Exactly the lines from the opening of the records through the line containing "dipelajari." should be copied, with both included.
====================
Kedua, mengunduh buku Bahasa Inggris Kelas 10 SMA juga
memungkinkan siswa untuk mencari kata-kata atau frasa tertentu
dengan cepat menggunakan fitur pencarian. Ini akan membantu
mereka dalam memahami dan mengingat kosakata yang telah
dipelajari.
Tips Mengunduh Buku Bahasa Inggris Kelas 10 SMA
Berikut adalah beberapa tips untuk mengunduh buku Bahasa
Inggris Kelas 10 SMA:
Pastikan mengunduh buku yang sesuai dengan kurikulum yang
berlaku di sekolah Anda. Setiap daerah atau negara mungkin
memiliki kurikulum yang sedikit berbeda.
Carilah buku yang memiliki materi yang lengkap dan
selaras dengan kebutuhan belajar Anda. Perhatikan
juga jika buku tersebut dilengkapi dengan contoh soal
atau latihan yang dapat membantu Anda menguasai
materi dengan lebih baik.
====================
**Task output**
Kedua, mengunduh buku Bahasa Inggris Kelas 10 SMA juga
memungkinkan siswa untuk mencari kata-kata atau frasa tertentu
dengan cepat menggunakan fitur pencarian. Ini akan membantu
mereka dalam memahami dan mengingat kosakata yang telah
dipelajari.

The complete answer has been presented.